A startup of former Nokia employees presents its smartphone Jolla

A startup of former Nokia employees presents its smartphone Jolla As promised last month, startup Jolla Ltd. founded by former employees of Nokia revealed its first smartphone. The device has an unusual design, runs on MeeGo-based Sailfish OS, which allows launching Android apps and is simply called Jolla.

Updated Jolla.com website is dedicated to the smartphone. The device is a plastic monoblock with interchangeable colored panels; visually the device is quite thick. The smartphone looks like it is assembled from two parts. This design may seem original to someone, and someone would find it ridiculous.

The "alternative" Finnish phone has an HD 4.5-inch display (1280?720 pixels), a dual-core processor, 16 GB ROM and a microSD slot. The main camera resolution is 8 megapixels, the multimode transceiver supports LTE, and the battery can be easily changed on the go.

The device has multi-colored rear panels (The Other Halves) that automatically change smartphone’s interface adjusting to the given style. Finally, Jolla’s interchangeable cases may storage some content, for example, they can storage a new album of your favorite band and use its cover image as a design feature.

As stated on Jolla’s website, the sales will begin in Europe before the end of 2013, and then, perhaps, in other regions. The estimated price of the device without taxes and subsidies is 399 EUR (about 16K RUR). It will be 100 EUR cheaper for those preordered the device.

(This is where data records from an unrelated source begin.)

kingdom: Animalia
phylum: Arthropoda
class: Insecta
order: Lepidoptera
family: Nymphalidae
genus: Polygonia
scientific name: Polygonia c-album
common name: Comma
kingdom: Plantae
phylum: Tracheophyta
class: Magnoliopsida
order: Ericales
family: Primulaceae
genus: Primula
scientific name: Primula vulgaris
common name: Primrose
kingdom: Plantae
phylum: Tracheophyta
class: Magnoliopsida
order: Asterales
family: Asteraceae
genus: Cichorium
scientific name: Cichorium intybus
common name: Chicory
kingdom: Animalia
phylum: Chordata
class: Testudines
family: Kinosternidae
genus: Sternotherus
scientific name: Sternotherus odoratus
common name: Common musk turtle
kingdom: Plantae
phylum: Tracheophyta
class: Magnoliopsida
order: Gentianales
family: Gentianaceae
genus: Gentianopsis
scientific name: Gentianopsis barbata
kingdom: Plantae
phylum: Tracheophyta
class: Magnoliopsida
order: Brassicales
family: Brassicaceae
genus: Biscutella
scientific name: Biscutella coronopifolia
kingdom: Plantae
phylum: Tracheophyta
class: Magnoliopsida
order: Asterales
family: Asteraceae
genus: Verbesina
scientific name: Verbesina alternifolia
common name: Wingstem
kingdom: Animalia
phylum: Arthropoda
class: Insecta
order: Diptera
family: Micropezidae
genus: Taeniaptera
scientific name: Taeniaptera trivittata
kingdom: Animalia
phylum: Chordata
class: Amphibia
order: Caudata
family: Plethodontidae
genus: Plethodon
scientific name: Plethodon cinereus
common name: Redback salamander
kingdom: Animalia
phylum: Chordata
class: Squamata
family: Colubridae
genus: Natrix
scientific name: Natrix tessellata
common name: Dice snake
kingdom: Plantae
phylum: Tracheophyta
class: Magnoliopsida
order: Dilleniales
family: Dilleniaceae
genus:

Sailfish OS has noticeably changed compared to its earlier demo versions. The interface is still based on the vertical and horizontal swipe gestures (the device has neither hardware nor touch-screen or system buttons), but now the main screen displays up to nine app widgets instead of four.
According to vesti.ru, a group of employees participated in the MeeGo platform development left Nokia and established Jolla startup. Mark Dillon was among them; he worked for the company for almost 11 years and served as the chief engineer for MeeGo since 2006. The development of this promising, according to many experts, platform was stopped by the current CEO of Nokia Steven Ilop, who moved the top smartphones of the Finnish company over to Microsoft software.

Jolla attracted 200M EUR from investors (not specified) on the development of MeeGo. Subsequently, the OS was renamed to Sailfish. Tom Pienimaki replaced Mark Dillon as the company’s CEO to let him spend more time working on the OS as the head of software development at Jolla Ltd.

Jolla has an important advantage, since the OS has a built-in client that allows you to run non-customized Android apps. Theoretically, this should rid Sailfish of a typical problem of new operating systems - an acute shortage of high-quality software.